---
title: "Introduction to cmemsarco"
output: rmarkdown::html_vignette
vignette: >
  %\VignetteIndexEntry{Introduction to cmemsarco}
  %\VignetteEngine{knitr::rmarkdown}
  %\VignetteEncoding{UTF-8}
---

```{r, include = FALSE}
knitr::opts_chunk$set(
  collapse = TRUE,
  comment = "#>"
)
```

## Overview
 
cmemsarco provides cloud-native access to Copernicus Marine Service (CMEMS) 
Analysis-Ready Cloud-Optimized (ARCO) Zarr datasets. The package builds a 
catalog of GDAL-ready data source names, letting you go straight from URL to 
pixels without file downloads, directory listings, format, or tool wrangling.

```{r}
library(cmemsarco)

# The bundled catalog
cmems_catalog_data

```

## The catalog

The catalog is built by walking the CMEMS STAC API. Each row represents a 
versioned dataset with URLs to Zarr stores in different formats:

| Column | Description |
|--------|-------------|
| `product_id` | CMEMS product identifier |
| `dataset_id` | Dataset identifier (without version) |
| `version` | 6-digit version (YYYYMM) |
| `timeChunked_url` | HTTPS URL to timeChunked.zarr |
| `geoChunked_url` | HTTPS URL to geoChunked.zarr |
| `*_gdal` | GDAL DSN using `/vsicurl/` |
| `*_gdals3` | GDAL DSN using `/vsis3/` |
| `*_s3` | S3 URI (`s3://bucket/path`) |

Use `cmems_latest()` to keep only the most recent version of each dataset, 
and `cmems_arco_only()` to drop datasets without Zarr URLs (static/native-only).

```{r}
cmems_catalog_data |>
  cmems_arco_only() |>
  cmems_latest()
```

## Chunking strategies

CMEMS provides two Zarr stores for each dataset, optimised for different 
access patterns:
 
**timeChunked** (chunks: 1 × 720 × 512 in time × lat × lon)

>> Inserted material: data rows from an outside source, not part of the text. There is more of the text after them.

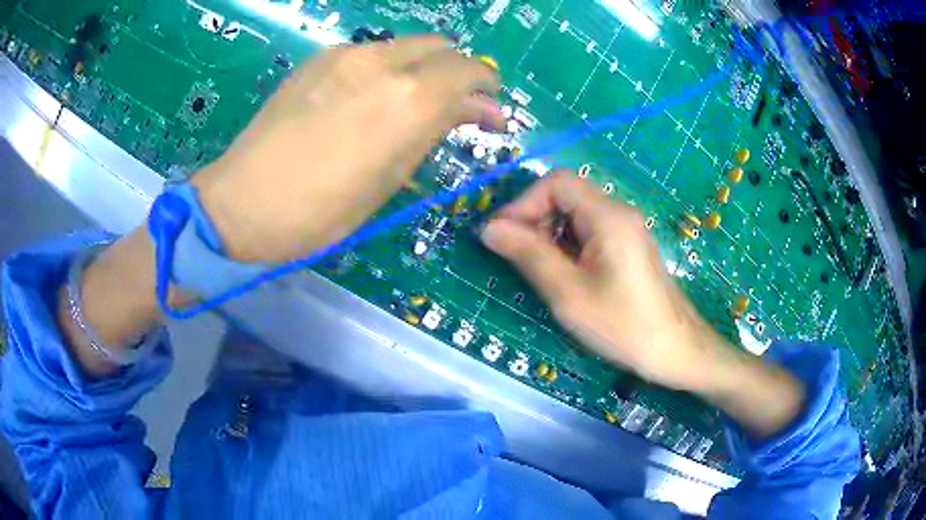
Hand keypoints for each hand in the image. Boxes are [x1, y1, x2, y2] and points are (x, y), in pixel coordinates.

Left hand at [193, 35, 503, 261]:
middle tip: (454, 104)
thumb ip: (434, 131)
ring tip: (409, 104)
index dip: (487, 85)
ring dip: (421, 69)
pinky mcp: (318, 59)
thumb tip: (472, 110)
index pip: (469, 69)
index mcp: (408, 98)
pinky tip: (368, 99)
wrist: (243, 200)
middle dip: (456, 71)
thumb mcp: (390, 178)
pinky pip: (370, 53)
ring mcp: (345, 54)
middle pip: (440, 47)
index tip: (488, 109)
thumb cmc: (322, 209)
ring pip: (404, 46)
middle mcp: (382, 62)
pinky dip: (386, 70)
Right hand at [481, 172, 804, 438]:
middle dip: (534, 219)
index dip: (523, 203)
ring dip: (548, 235)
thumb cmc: (624, 325)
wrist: (676, 350)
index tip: (501, 236)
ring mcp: (625, 230)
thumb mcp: (569, 294)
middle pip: (565, 195)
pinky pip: (589, 233)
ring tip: (537, 270)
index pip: (556, 182)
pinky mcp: (627, 247)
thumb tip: (490, 228)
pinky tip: (562, 276)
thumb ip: (529, 255)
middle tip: (515, 256)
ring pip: (575, 215)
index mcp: (607, 216)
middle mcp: (618, 213)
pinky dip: (566, 246)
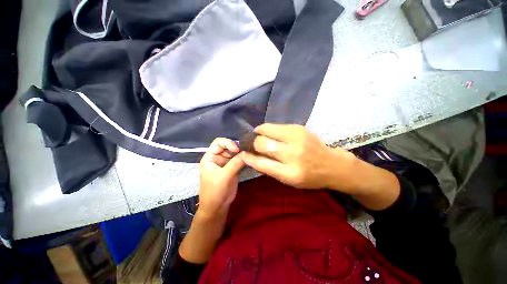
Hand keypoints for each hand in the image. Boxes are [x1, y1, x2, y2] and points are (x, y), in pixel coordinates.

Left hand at [198, 138, 244, 217]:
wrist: (217, 207)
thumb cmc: (215, 191)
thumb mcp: (224, 176)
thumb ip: (235, 163)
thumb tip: (247, 152)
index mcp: (210, 157)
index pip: (218, 142)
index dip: (228, 143)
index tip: (237, 150)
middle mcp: (218, 158)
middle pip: (228, 146)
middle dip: (237, 148)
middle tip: (247, 152)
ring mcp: (226, 163)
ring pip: (235, 153)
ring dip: (242, 153)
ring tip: (250, 155)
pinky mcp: (232, 168)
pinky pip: (239, 160)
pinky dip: (244, 159)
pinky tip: (250, 160)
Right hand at [240, 124, 358, 191]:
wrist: (332, 165)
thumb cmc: (310, 177)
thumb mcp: (289, 180)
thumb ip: (268, 168)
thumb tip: (250, 157)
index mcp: (290, 173)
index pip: (261, 163)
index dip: (248, 157)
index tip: (243, 153)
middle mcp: (293, 154)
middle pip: (262, 143)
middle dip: (252, 143)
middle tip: (250, 144)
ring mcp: (297, 138)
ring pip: (266, 130)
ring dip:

- One time step per chunk in the time dimension
- Use for spatial queries: maps, regional extracts, spatial analysis
- Efficient when you need a large area at one or few time steps

**geoChunked** (chunks: 138 × 32 × 64 in time × lat × lon)

- Many time steps per chunk, small spatial footprint
- Use for time series: point extraction, temporal analysis
- Efficient when you need many time steps at one or few locations

Choosing the wrong chunking strategy means many more HTTP requests and 
slower performance.

## URL formats

Each Zarr store is available in four formats. Use whichever suits your 
tooling:

### `*_gdal` — zero configuration (recommended)

Uses GDAL's `/vsicurl/` handler which works without any environment setup:

```{r, eval = FALSE}
dsn <- cmems_catalog_data$timeChunked_gdal[1]
#> 'ZARR:"/vsicurl/https://s3.waw3-1.cloudferro.com/mdl-arco-time-045/..."'

# Works immediately with any GDAL-based tool
#vapour::vapour_raster_info(dsn)
#terra::rast(dsn)
```

### `*_gdals3` — S3 protocol

Uses GDAL's `/vsis3/` handler which requires `cmems_setup()` first to 
configure the AWS endpoint:

```{r}
cmems_setup()  # Sets AWS_NO_SIGN_REQUEST=YES, AWS_S3_ENDPOINT=...

dsn <- cmems_catalog_data$timeChunked_gdals3[1L]
dsn
```

This may offer better performance in some cases due to S3-specific 
optimisations in GDAL.

### `*_s3` — S3 URI

Standard `s3://` URIs for use with S3-aware tools:

```{r}
uri <- cmems_catalog_data$timeChunked_s3[1]
uri
```

### `*_url` — raw HTTPS

The underlying HTTPS URLs, useful if you need to construct your own 
access pattern:

```{r}
url <- cmems_catalog_data$timeChunked_url[1]
url
```

## Typical workflow

```{r}
library(cmemsarco)

# Find your dataset
sla <- cmems_catalog_data |>
  dplyr::filter(grepl("SEALEVEL.*NRT", product_id)) |>
  cmems_latest()

# Grab the DSN (no setup needed)
dsn <- sla$timeChunked_gdal[1]
dsn
```

## Refreshing the catalog

The bundled catalog is a snapshot. To get the latest datasets:

```{r, eval = FALSE}
#fresh <- cmems_catalog()
```

This walks the STAC API and takes a few minutes for all ~330 products.

## Why this works

The CMEMS S3 buckets don't allow LIST operations, but GDAL's Zarr driver 
doesn't need them. It reads `/.zmetadata` to understand the array structure, 
then fetches only the chunks required for your read operation. No directory 
listings, no full downloads—just the bytes you need.